Domica, the model cave - In Slovakia depths (1/3)

April 29th, 2016

Don’t be afraid, I didn’t visit all Slovakia’s caves, or I will still be there visiting… There are around 3 800 caves so obviously not all of them can be visited. Only 14 can be visited and only 3 out of 14 (the one from the Slovakian Karst) are designated on the UNESCO World Heritage Site since 1995.

How to choose? Moreover, caves are not usually my cup of tea and my visit priorities. Who, what to trust? Professors gave me advices but aren’t they too patriotist with their country? Finally, I preferred choose the ones I thought were the most original. And so, during my trip, I have visited one cave said to be the most beautiful of the country (Domica), an aragonite cave and an ice cave (Demanovska).

Day 1

If Domica cave would have to work, without any doubt it would be a model. With its draperies of ocher stones, its diaphanous Styx river running, its pagoda-shaped stalagmides, it has nothing to envy to a model beauty nor it endless silhouette. The cave entrance is only 2 km away from the Hungarian border, but it runs 5 km in Slovakia and 20 km in Hungary (Baradla).

For now, I had not seen anything yet. I am in the bus to the cave from Plesivec, a city at 114km south-west of Presov (2h of train). The countryside is made of small denivelations, where clump of grass is growing everywhere. Here and there, I saw some limestone and sediment cluster and then entering in the Slovak Karst National Park.

I had foresight and didn’t visited the cave during week-end to avoid the crowd. When the bus stopped at “Domica” station, it was so desert I first thought I did a mistake. No parking area or souvenir shops as I saw at the Postojna cave in Slovenia 5 years ago. But really, Domica is here, half world away from its slovenian counterpart. On the road side, there is an old angular, concrete sovietic era building but I was wrong about what’s inside. At the counter, open 15 min before the visit, the queue is as small as a deer. And so, we will be only 6 for the noon tour.

Taking a boat underground

dans-entrailles-de-slovaquie-13-465d3616 Stones draperies in Majko room

What is original at first sight is the boat tour in the middle of the cave’s wall, 15 min after the beginning of the visit. However, it’s possible only around May, as my Slovakian geography professor told me. The rest of the year, there is not enough water to take the boat. Before that, to sail underground, I only knew the Padirac gulf in France.

There are 2 things I will always remember: first the temperature around 10°C every year, strengthened by 90% moisture and second the silence, omnipresent, hearing drops falling in water, any movement of shoes on the ground, rocks on the concrete. And I add a third, more surprising one: a dry, black cluster formed in the middle of stones pillars in the Indian pagoda room. What is that?

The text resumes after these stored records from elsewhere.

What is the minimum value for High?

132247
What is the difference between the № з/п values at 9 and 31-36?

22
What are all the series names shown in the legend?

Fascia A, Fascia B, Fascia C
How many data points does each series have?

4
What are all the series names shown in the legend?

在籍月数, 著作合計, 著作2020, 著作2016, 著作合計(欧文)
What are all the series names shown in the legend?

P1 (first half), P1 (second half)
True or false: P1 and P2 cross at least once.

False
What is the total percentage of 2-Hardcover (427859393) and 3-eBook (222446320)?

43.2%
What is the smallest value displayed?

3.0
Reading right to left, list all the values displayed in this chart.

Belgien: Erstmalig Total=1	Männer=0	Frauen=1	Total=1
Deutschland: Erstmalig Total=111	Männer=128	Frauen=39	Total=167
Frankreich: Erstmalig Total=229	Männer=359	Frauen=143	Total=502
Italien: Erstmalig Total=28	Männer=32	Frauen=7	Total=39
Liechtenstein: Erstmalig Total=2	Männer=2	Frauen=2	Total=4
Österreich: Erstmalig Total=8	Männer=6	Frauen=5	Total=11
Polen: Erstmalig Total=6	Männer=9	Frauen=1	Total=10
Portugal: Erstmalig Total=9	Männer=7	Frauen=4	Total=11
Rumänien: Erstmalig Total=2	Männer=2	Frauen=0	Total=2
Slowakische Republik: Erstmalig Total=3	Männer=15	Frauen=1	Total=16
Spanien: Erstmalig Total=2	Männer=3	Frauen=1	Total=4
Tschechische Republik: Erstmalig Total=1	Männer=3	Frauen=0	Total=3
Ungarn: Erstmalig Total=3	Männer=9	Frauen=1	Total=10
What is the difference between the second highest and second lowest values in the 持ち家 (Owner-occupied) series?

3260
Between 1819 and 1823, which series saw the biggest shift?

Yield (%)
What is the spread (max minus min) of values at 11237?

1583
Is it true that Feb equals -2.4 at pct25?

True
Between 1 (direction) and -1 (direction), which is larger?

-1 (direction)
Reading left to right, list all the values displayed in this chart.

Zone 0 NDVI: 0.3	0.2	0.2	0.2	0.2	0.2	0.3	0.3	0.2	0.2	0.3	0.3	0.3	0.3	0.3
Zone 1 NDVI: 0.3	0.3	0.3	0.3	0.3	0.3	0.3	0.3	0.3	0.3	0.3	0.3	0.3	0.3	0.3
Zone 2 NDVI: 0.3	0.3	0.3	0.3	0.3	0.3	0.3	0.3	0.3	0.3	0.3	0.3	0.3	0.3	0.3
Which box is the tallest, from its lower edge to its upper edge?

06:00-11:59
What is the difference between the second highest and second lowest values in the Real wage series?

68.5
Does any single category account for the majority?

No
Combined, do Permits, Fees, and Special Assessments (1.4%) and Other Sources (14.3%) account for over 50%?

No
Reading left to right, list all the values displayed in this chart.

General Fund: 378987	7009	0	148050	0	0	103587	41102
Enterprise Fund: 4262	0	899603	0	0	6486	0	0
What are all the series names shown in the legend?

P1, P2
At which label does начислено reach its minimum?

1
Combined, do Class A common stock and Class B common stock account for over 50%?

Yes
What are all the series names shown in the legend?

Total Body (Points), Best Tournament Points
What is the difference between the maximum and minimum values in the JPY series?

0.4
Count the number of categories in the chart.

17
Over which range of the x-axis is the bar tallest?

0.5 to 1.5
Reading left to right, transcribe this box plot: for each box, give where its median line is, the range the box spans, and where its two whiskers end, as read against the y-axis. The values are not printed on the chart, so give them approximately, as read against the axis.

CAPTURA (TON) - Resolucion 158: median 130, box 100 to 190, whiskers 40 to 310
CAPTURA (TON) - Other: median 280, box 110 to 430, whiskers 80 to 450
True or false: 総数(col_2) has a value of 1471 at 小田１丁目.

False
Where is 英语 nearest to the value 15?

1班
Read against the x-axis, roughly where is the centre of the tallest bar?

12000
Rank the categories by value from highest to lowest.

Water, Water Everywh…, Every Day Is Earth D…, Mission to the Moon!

To understand, you should know that 16 species of bat live in the cave and, as any living organism, sometimes they need to poop… In ornithology terms, these poops are “guano”. And I knew that from my English information flyer, as the tour was again made in Slovakian!

Deadly hiking

Afterward, I should have come back to Plesivec train station by bus, instead of walking just because I wanted. A road sign said that it takes 3 hours on foot to reach the station. It was 1:30 pm, my train was at 5:23 so I had a lot of time ahead.

And then I run through this empty, ruin-shaped countryside I was previously looking from the bus window. And fastly, I lost the yellow-tagged trail, make a detour, cross a small town (Kecovo) I should have meet. I tried to find my initial trail by taking non-tagged paths through the forest. And it took me 1 hour and a half running through beeches forest. 4 hours later, I saw Plevisec and its train station but it was too late: the train left 15 min ago. The next one is in 2 hours.

dans-entrailles-de-slovaquie-13-ef225f15 Plevisec train station at night between 2 trains: 5:23 pm (I missed) and 9:23 (I took)

Starving, I came back to the citycenter to eat in a pizzeria (the only one in the city). When I came back at the train station (on time! ), I learned that the train at 7:23 pm will not be there today by the train station staff who showed me the timetable. The next one will be at 9:23pm, in two hours.

The night is coming, and the freshness with it, as fresh as the cave at noon. I’m waiting, stuck at the water closet radiator, reading “The Miserables”, because the restroom was under renovation! When the train finally came with its red wagons, I couldn’t believe it! Finally, after 4 hours waiting time, I sat in a comfortable blue seat! At Kosice, I have a correspondence and had to wait 30 min… But what’s 30min after waiting so many hours! I took a Railjet (Czech company) mouse-grey high-speed train to Prague with a stop at Presov, my city.

When I turn off the light of my bedroom at the 16 Bajkalska street, it was 1:00 am.